40/01 Verwaltungsverfahren;

Norm

AVG §63 Abs5;
ZustG §17 Abs3;

Betreff

Der Verwaltungsgerichtshof hat durch den Vorsitzenden Senatspräsident Dr. Simon und die Hofräte Dr. Hoffmann, Dr. Herberth, Dr. Kremla und Dr. Steiner als Richter, im Beisein der Schriftführerin Dr. Hadaier, über die Beschwerde des N gegen den Bescheid des Landeshauptmannes von Vorarlberg vom 11. Juli 1990, Zl. Ia 335-1/90, betreffend Zurückweisung einer Berufung, zu Recht erkannt:

Spruch

Die Beschwerde wird als unbegründet abgewiesen.

Der Beschwerdeführer hat dem Bund Aufwendungen in der Höhe von S 2.760,-- binnen zwei Wochen bei sonstiger Exekution zu ersetzen.

Begründung

Die vom Beschwerdeführer geschiedene Ehefrau stellte am 8. Mai 1989 den Antrag, den Familiennamen ihres aus der geschiedenen Ehe entstammenden Sohnes R. in ihren nunmehrigen Familiennamen M. zu ändern. Nach einem von der Bezirkshauptmannschaft Feldkirch durchgeführten Ermittlungsverfahren wurden dem Beschwerdeführer die Ermittlungsergebnisse mit Schreiben vom 3. August und 4. September 1989 bekanntgegeben und ihm Gelegenheit gegeben, hiezu binnen zwei Wochen Stellung zu nehmen; diese Frist endete mit 19. September 1989.
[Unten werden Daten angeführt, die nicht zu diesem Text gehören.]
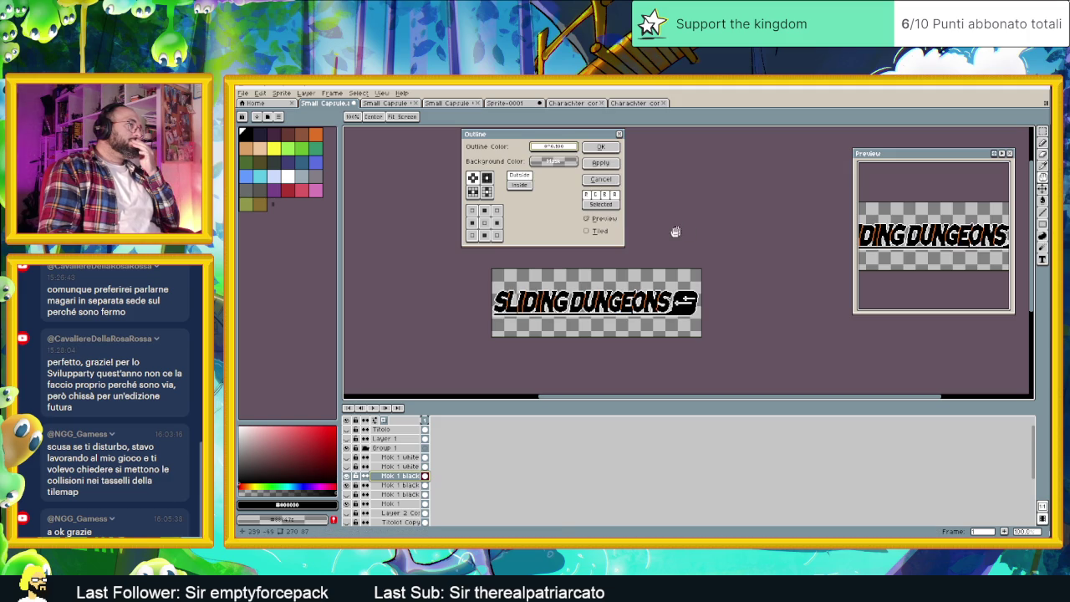
{"action": "left_click", "coordinate": [601, 148]}
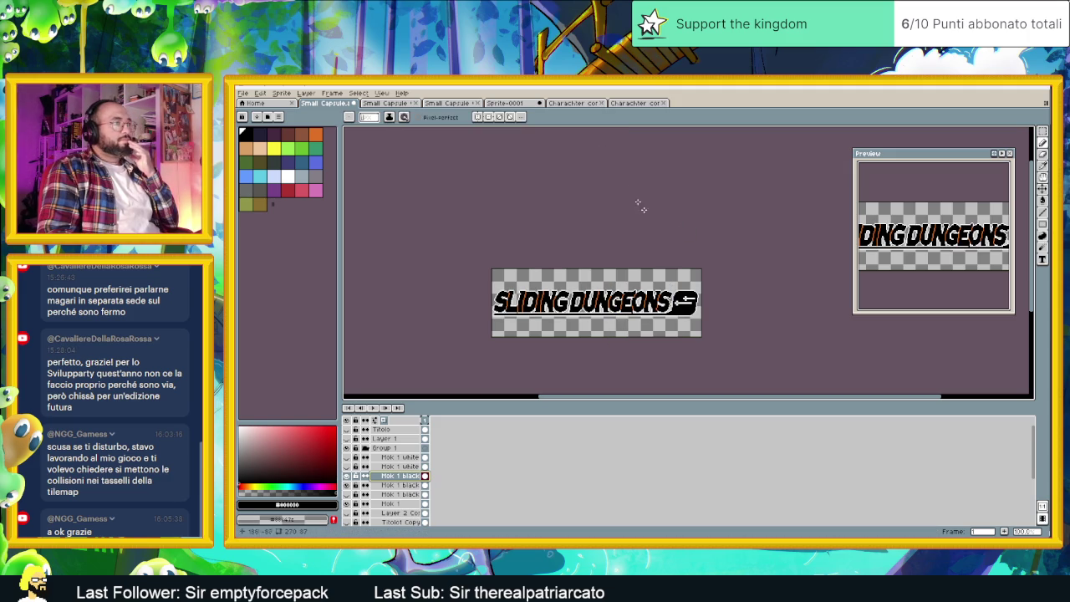
Zoom across the title and toggle the outlined black and white lettering layers to compare them.
{"action": "scroll", "coordinate": [694, 368], "scroll_direction": "up", "scroll_amount": 1}
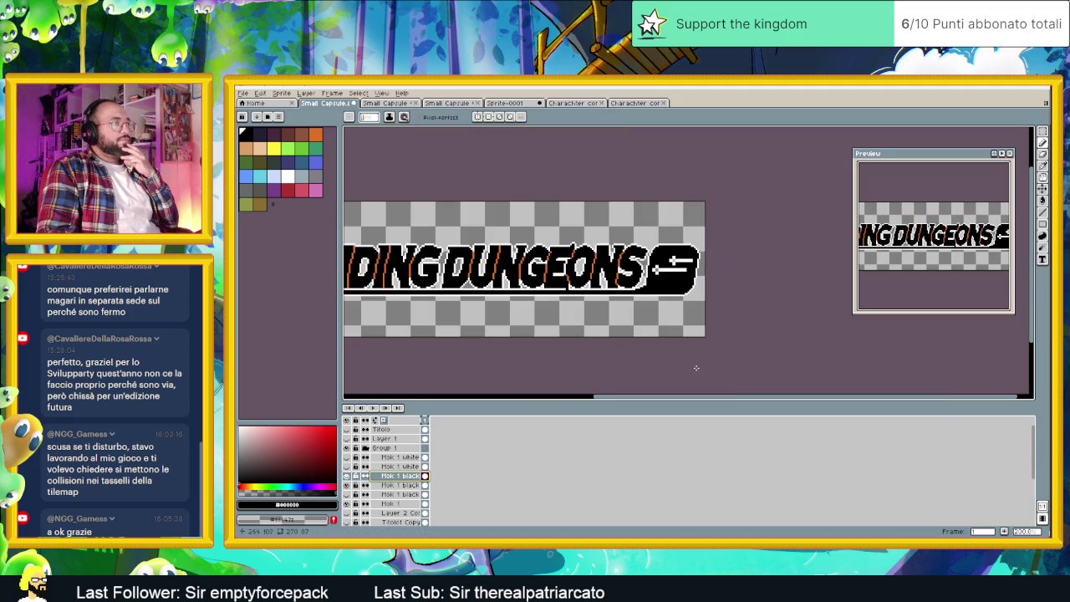
{"action": "left_click_drag", "start_coordinate": [534, 334], "coordinate": [605, 333]}
{"action": "scroll", "coordinate": [605, 334], "scroll_direction": "down", "scroll_amount": 1}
Mit Bescheid vom 8. Februar 1990 gab die Bezirkshauptmannschaft Feldkirch dem zuvor genannten Antrag statt; dieser Bescheid wurde am gleichen Tage von der Behörde der Post übergeben und am 9. Februar 1990 der Antragstellerin, dem Beschwerdeführer nach zwei vergeblichen Zustellversuchen am

12. und 13. Februar 1990 durch Hinterlegung am 13. Februar 1990 zugestellt. Das Schriftstück wurde vom Beschwerdeführer am 16. Februar 1990 behoben.

Eine mit 8. Februar 1990 datierte Stellungnahme, die der Beschwerdeführer durch seinen nun erstmals eingeschalteten Rechtsvertreter abgab, langte bei der Bezirkshauptmannschaft Feldkirch am 12. Februar 1990 ein. Am 2. März 1990 erhob der Beschwerdeführer gegen den Bescheid der Bezirkshauptmannschaft Feldkirch vom 8. Februar 1990 Berufung.

Die belangte Behörde ließ den Beschwerdeführer durch die Bundespolizeidirektion Wien zur Frage vernehmen, ob er zwischen dem 13. Februar und 16. Februar 1990 in Wien an seiner Wohnadresse anwesend gewesen sei. Der Beschwerdeführer gab bei dieser Einvernahme am 13. Juni 1990 an, er sei zwar anwesend, doch in dieser Zeitspanne mit einem Projekt derart beschäftigt gewesen, daß er das Schriftstück erst am 16. Februar 1990 habe beheben können.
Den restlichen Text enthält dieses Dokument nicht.